Abstract

115 Background: Our oncology practice has participated in the OCM program since July 2016. The purpose was to build improvement in quality care delivery and create methodology to reduce costs. We peered our work with ten cancer centers from ten states along the east coast. Methods: For all performance periods, we focused on building our strengths via five teams: Access, Care Mgmt., Post-acute transition, Finance, and Reporting. A registry was created in Epic. Data was collated and categorized as “OCM Eligible” and “OCM patients.” The Care Team worked with IT to create beneficiary identifications, discrete chart elements, financial estimations, and reports. Results: From Oct. to Dec. 2017 (latest quarter review), 589 patients were attributable.
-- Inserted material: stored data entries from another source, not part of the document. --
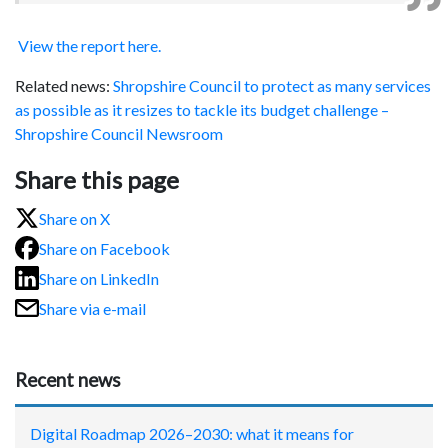
View the report here.
Related news:
Shropshire Council to protect as many services
as possible as it resizes to tackle its budget challenge –
Shropshire Council Newsroom
Share this page
Share on X
Share on Facebook
Share on LinkedIn
Share via e-mail
Recent news
Digital Roadmap 2026–2030: what it means for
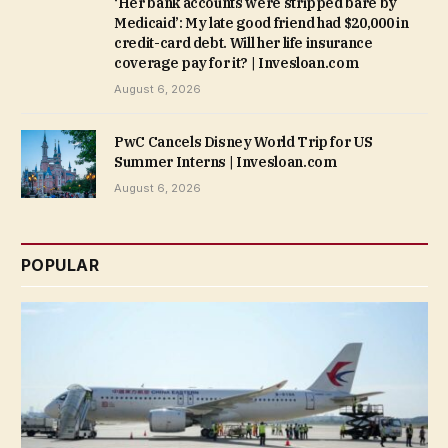
‘Her bank accounts were stripped bare by
Medicaid’: My late good friend had $20,000 in
credit-card debt. Will her life insurance
coverage pay for it? | Invesloan.com
August 6, 2026
PwC Cancels Disney World Trip for US
Summer Interns | Invesloan.com
August 6, 2026
POPULAR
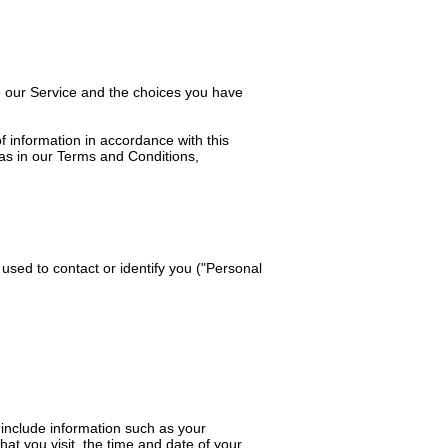
se our Service and the choices you have
f information in accordance with this
 as in our Terms and Conditions,
 used to contact or identify you ("Personal
include information such as your
at you visit, the time and date of your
Our black and Hispanic population was +72.9% and +413.3% v. OCM (+76.6% and +381.2% v. all). We were categorized as high risk in the hierarchal condition category: +14% v. OCM, +17.7% v. all at the 25th percentile; +21.6% and +32.6% at the 50th percentile, +14.2% and +17.5 % at the 75th percentile respectively. Our dually enrolled, Medicare / Medicaid was 29% (+113% v. OCM). ED visit utilization was +2.6% (not leading to admits or observations (Obs). IP admits were utilized at a rate of 27.3 per 100 beneficiaries v. 25.8 for OCM (+5.9%) and 26.1 for all (+4.9%). Those that resulted from ED visits only were 15.8 v. 16.2 (-2.5%). Those resulted from Obs were 0.8 v. 0.3 OCM (+142.4%). Unplanned readmits within 30 days were 6.4 (per 100) v. 5.7 OCM (+13.9%). Imaging utilization was -35.2% v. OCM and -38.5% v. all. Hospice use was 3.7% v. a 5% median OCM rate. Home health was +26% v. OCM and +15.8% v. all. Risk-adjusted four Qtr. avg. expenditures were +14.5% per beneficiary v. OCM (Jan. – Dec. 2017); however, mortality rates were -10.9% v. OCM. Conclusions: Our practice data led us to identify and prioritize PI initiatives, helped us engage providers, and educate stakeholders. While certain costs were lower, drug utilization remains high. The ED and IP admits from Obs have been a challenge, even with phone triage assistance developed previously as participants of the ASCO Quality Training Program. Our PI plan is to develop oncology expanded care clinics to reduce ED and Obs utilization.